Please find the lines in the following records that hold "prehliadania", and copy them.

Saved entries
Content starts
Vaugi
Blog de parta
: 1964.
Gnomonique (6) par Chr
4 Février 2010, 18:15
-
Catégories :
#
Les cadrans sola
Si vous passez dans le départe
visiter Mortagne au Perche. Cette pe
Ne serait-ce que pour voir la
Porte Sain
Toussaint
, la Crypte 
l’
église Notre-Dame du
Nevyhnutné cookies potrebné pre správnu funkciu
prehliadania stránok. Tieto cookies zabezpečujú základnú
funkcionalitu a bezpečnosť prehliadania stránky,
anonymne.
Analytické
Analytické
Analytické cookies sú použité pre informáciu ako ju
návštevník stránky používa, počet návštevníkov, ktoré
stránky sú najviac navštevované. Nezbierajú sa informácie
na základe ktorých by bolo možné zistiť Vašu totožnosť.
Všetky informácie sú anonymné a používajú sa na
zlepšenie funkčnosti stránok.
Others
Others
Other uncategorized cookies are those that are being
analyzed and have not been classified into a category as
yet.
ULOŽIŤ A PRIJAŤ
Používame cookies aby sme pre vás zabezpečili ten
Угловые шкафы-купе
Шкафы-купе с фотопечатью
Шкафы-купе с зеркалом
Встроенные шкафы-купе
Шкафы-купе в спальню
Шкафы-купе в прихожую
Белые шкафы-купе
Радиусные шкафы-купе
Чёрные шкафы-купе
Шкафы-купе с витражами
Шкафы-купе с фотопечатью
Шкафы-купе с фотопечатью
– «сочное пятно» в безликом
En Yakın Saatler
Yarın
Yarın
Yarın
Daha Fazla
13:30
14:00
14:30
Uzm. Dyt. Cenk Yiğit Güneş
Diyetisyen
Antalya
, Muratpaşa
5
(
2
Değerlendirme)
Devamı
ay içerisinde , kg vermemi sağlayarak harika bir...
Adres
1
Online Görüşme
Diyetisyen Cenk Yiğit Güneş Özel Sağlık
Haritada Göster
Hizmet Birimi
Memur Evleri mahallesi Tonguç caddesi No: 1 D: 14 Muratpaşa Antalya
Content ends
OUTPUT OF THE TASK
prehliadania stránok. Tieto cookies zabezpečujú základnú
funkcionalitu a bezpečnosť prehliadania stránky,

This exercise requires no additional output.